— Недавно вылечил одну тяжело больную… Ну, просто клад открыл.
— Что такое?
— Женщина прекрасно владеет немецким языком; образованная, энергичная, и мести к врагу в ней — гора: от рук фашистов погибли ее сынишка, мать… Ну, мы ее посылаем поглубже в Германию, — говорил Громадин, намеренно не произнося имени и фамилии Татьяны.
— Хорошо. Нам это очень нужно. Особенно, когда приблизимся к границе немецкой империи, — одобрил Уваров.
На такие беседы у Громадина ушел не один вечер. Затем несколько дней ему пришлось просидеть в Генеральном штабе Красной Армии, где его подробно расспрашивали о движении материальной и людской силы врага, о том, какое вооружение гитлеровцы стягивают к Орлу, что это за танк — «тигр». Потом его снова попросил к себе Уваров.
Он явился к Уварову, и тот увидел, что глаза у генерала болезненно-красные, и тревожно воскликнул:
— Что с глазами-то у вас?
— От желудка. Шут его знает, что с ним. Но иногда вдруг такие боли поднимутся, хоть караул кричи: сегодня всю ночь не спал.
— Значит, сказались «первые денечки». Знаю: туго приходилось с продуктами.
— Липовой корой питались, мхами. Хорошо, что у меня зубы крепкие: гвозди перегрызут, — пошутил Громадин, хотя ему было вовсе не до шуток: в желудке снова поднялась режущая, острая боль, и лицо болезненно передернулось.
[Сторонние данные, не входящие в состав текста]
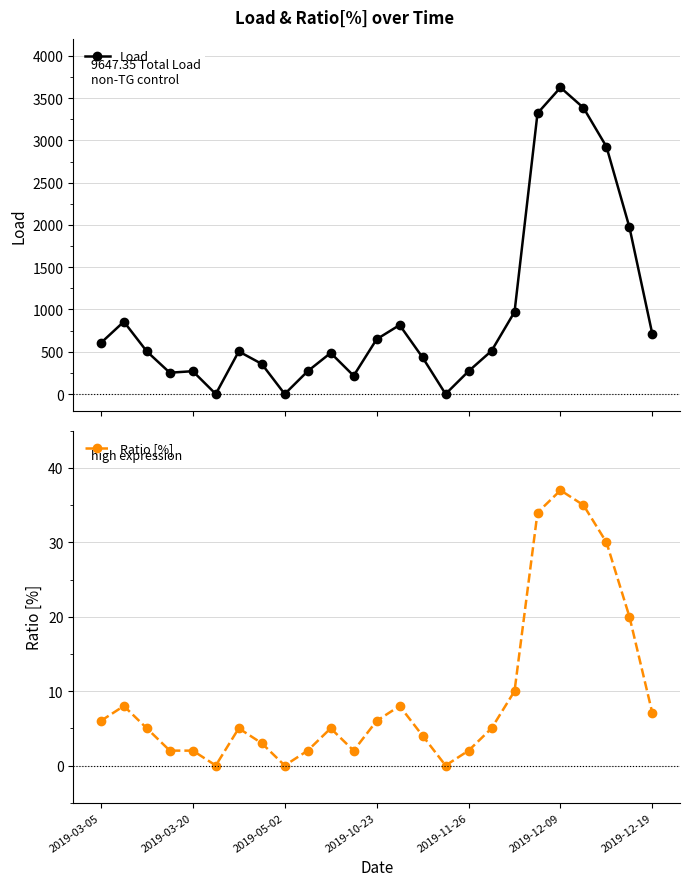

What is the highest value of the Ratio [%] series?

37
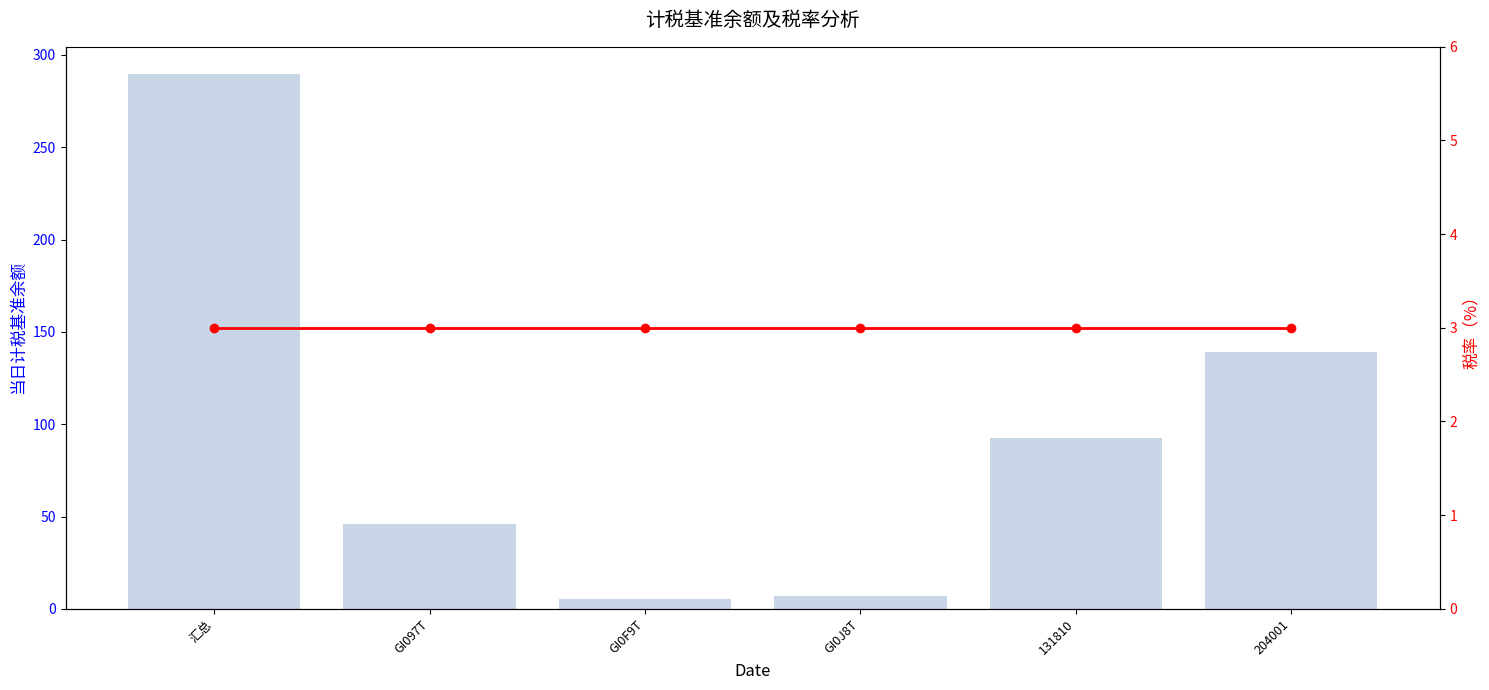

How many values in the 当日计税基准余额 series exceed 92?

3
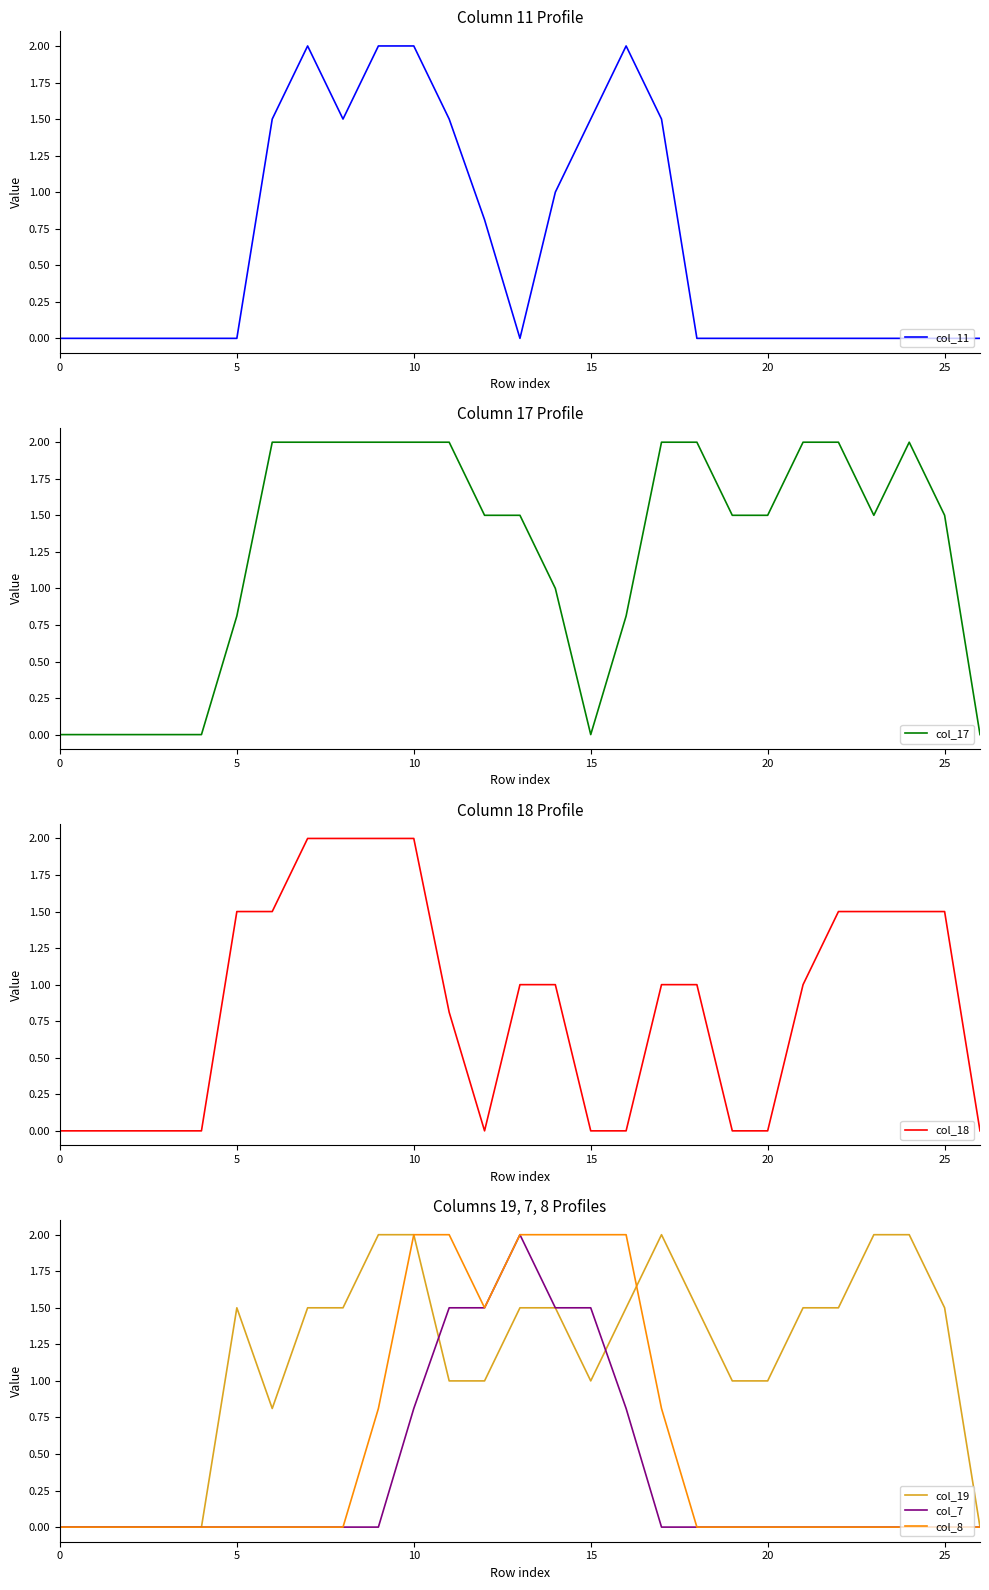

At how many categories does at least one series exceed 0?

21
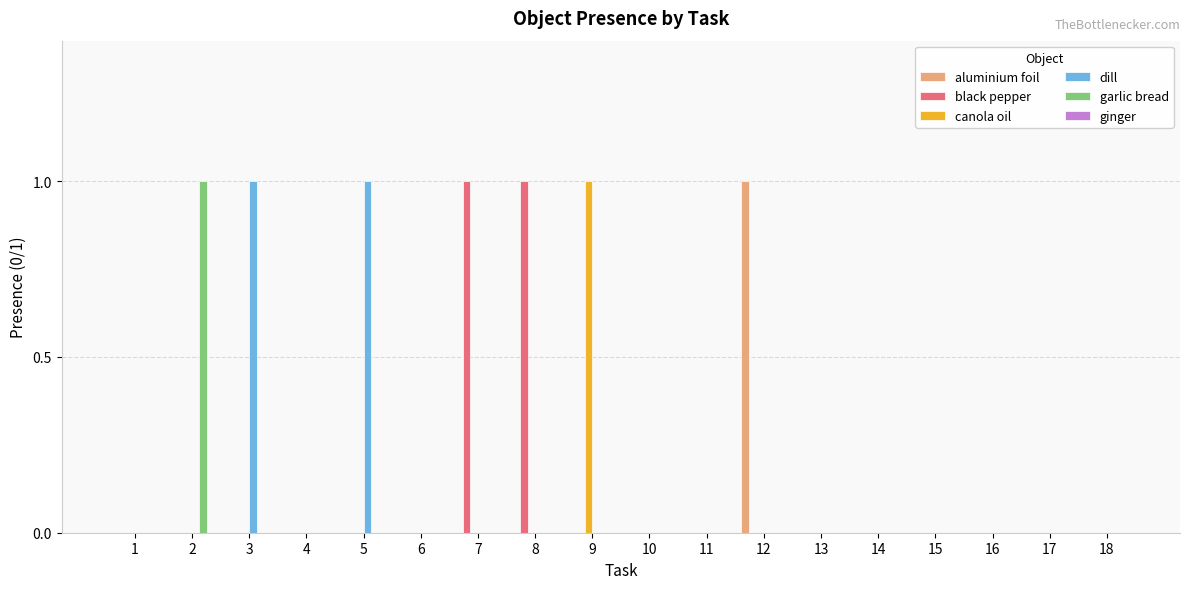

Which category has the highest value in the canola oil series?

9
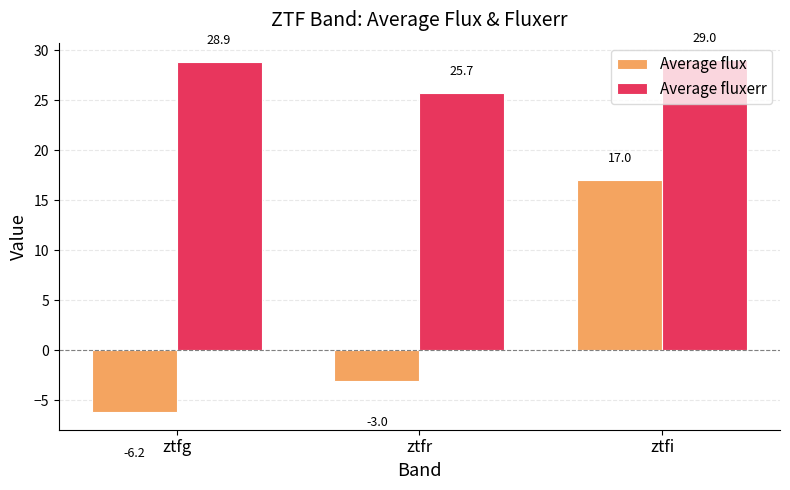

Which series changed the most between ztfr and ztfi?

Average flux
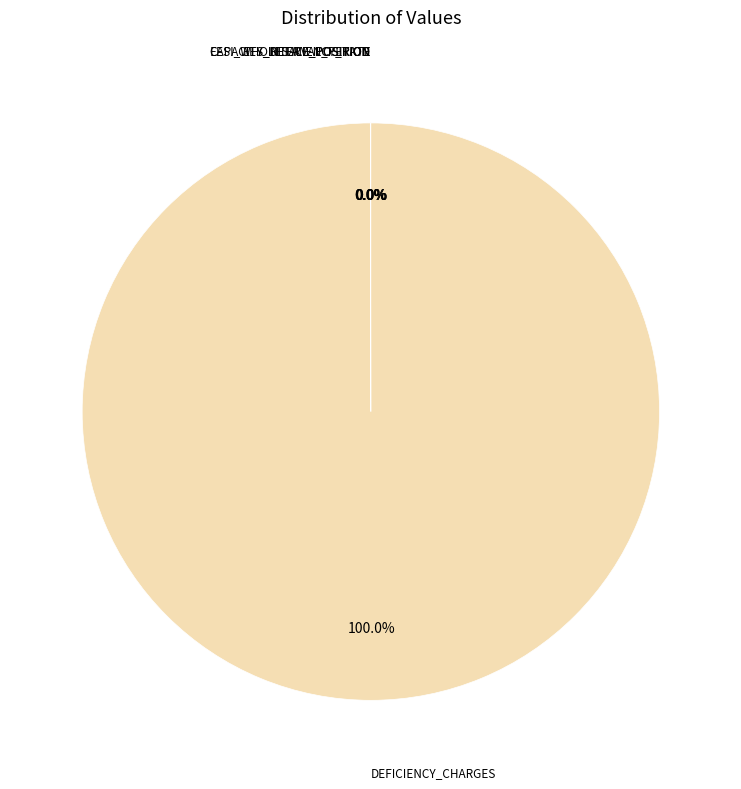

Is there any slice that represents more than half of the pie?

Yes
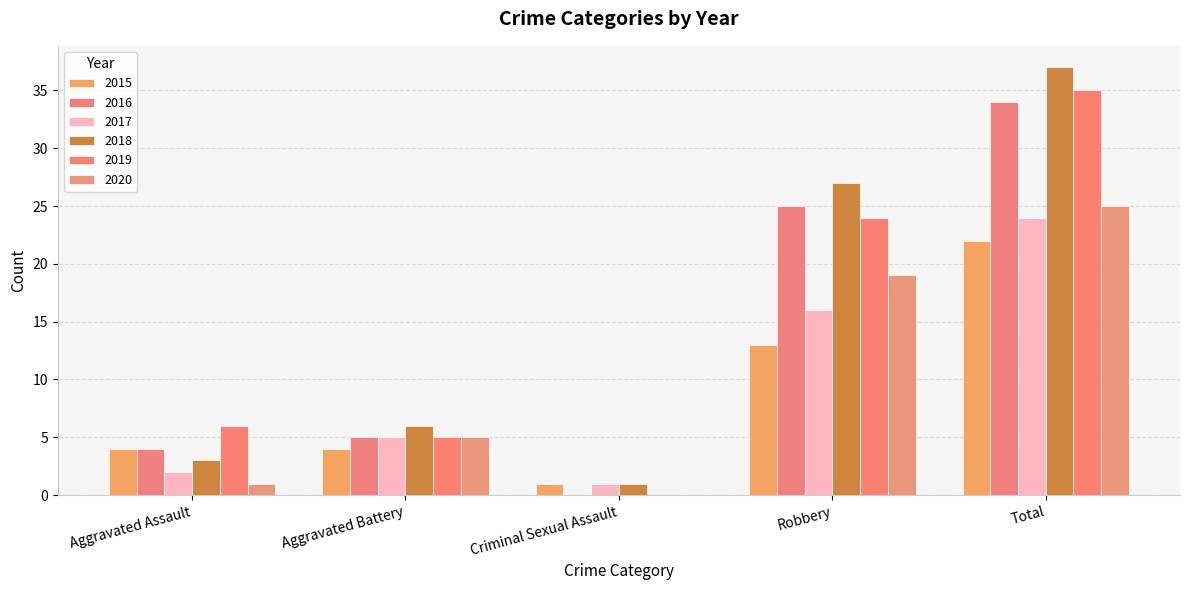

True or false: 2019 has a value of 5 at Aggravated Battery.

True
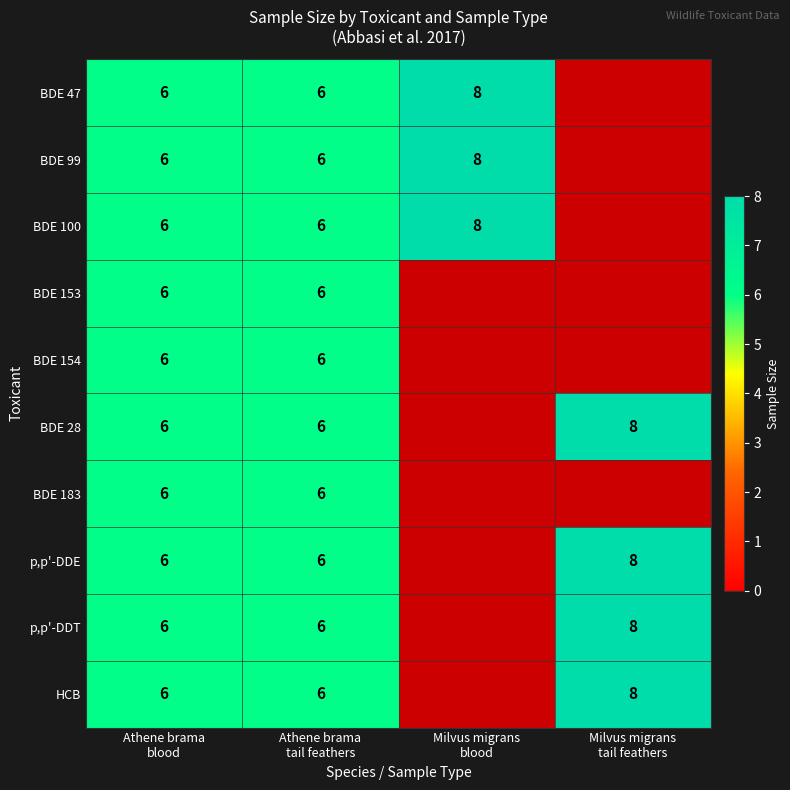

Rank the series by their maximum value, from highest to lowest.

BDE 47, BDE 99, BDE 100, BDE 28, p,p'-DDE, p,p'-DDT, HCB, BDE 153, BDE 154, BDE 183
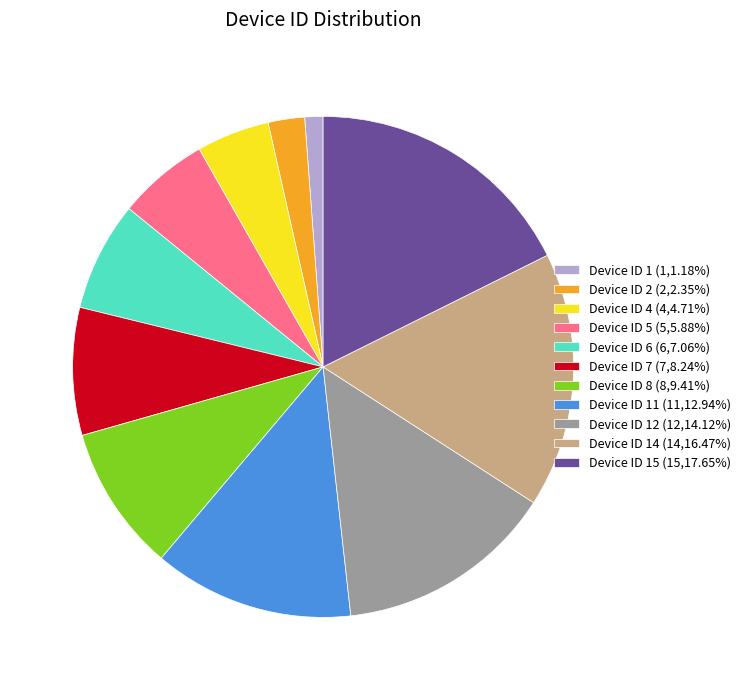

Approximately how many times larger is the value at Device ID 14 (14,16.47%) compared to Device ID 11 (11,12.94%)?

1.3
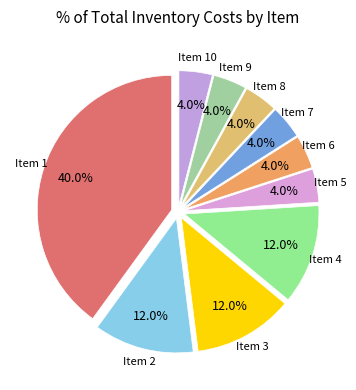

How many slices are in this pie chart?

10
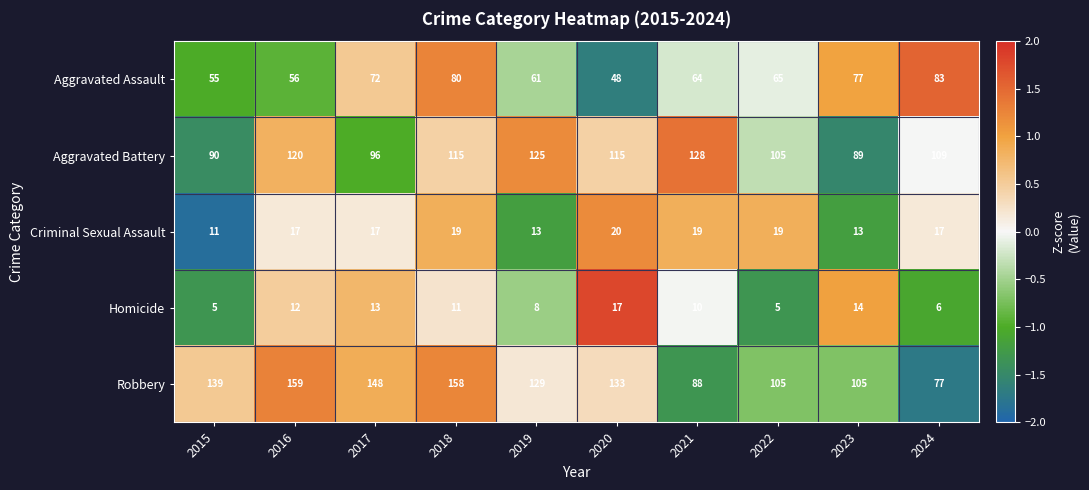

Which label corresponds to the largest value in the chart?

2016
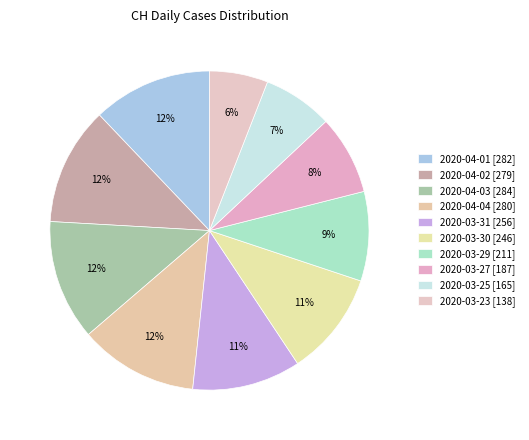

To the nearest percent, what is the difference between the largest and smallest slice percentages?

6%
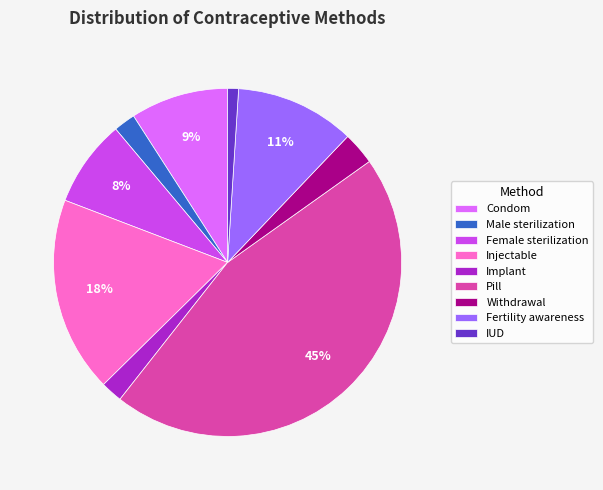

Does Male sterilization represent more than half of the total?

No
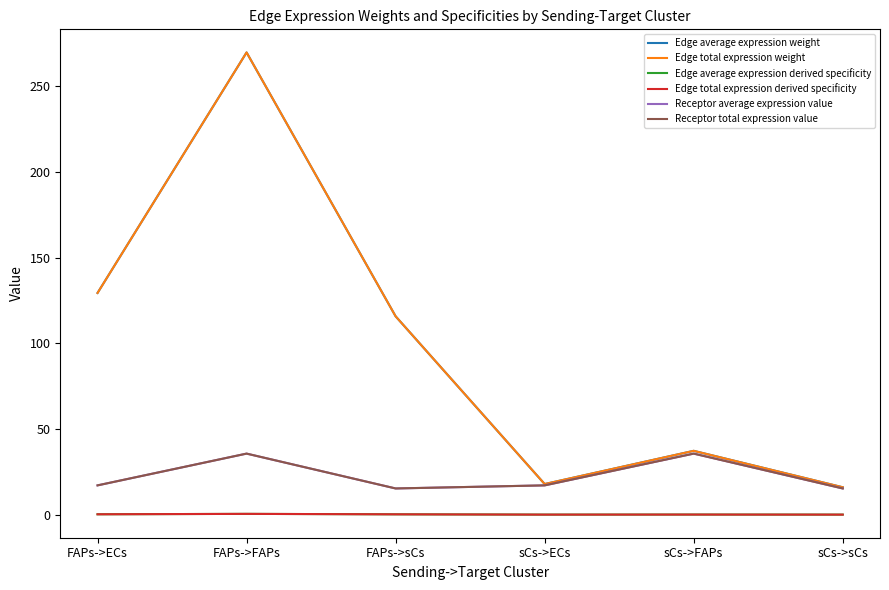

Does the chart display data point markers on the line(s)?

No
Уваров заторопился, беря трубку телефона:
— Немедленно в Кремлевскую больницу, Кузьма Васильевич. Немедленно.
— Воевать надо, — через силу произнес генерал.
— Нет. Нет. Время еще терпит. Вы ложитесь. Не возражайте. Если товарищ Сталин узнает, что вы не легли в больницу, а я вас не уложил, — обоими останется недоволен. Вы полечитесь, а мы за эти дни кое о чем доложим товарищу Сталину. А может, и решение какое-нибудь будет, — намекнул он на что-то и поджал тонкие губы, видимо боясь, что с них может сорваться лишнее слово.
В Кремлевской больнице Громадин пробыл около четырех недель. И сейчас, шагая к Уварову, с тревогой думал;
«Чего он так долго держит? Ведь уже июнь месяц. Меня там ребята, наверное, заждались, та же Татьяна Яковлевна… Ах, бедная, бедная: записку-то я ее позабыл. Может, сходить в наркомат и расспросить про мужа. Половцева… А он ведь, как помнится, не Половцев, кажется — Пароходов. Да нет, и не Пароходов. Пароходов, Лодкин, Баржов… Что-то на воде, а что?» — Так и не припомнив фамилии мужа Татьяны, о чем, впрочем, не особенно печалился, он через пропускную вошел во двор Кремля.
5
Татьяна вместе с Петром Хроповым и Васей обживали блиндаж.
Вася — все такой же толстогубый, веснушчатый, тихо улыбчивый — достал несколько простынь и отделил угол для Татьяны. Петр Хропов спал на полатях, а Вася устроился на кровати адъютанта генерала.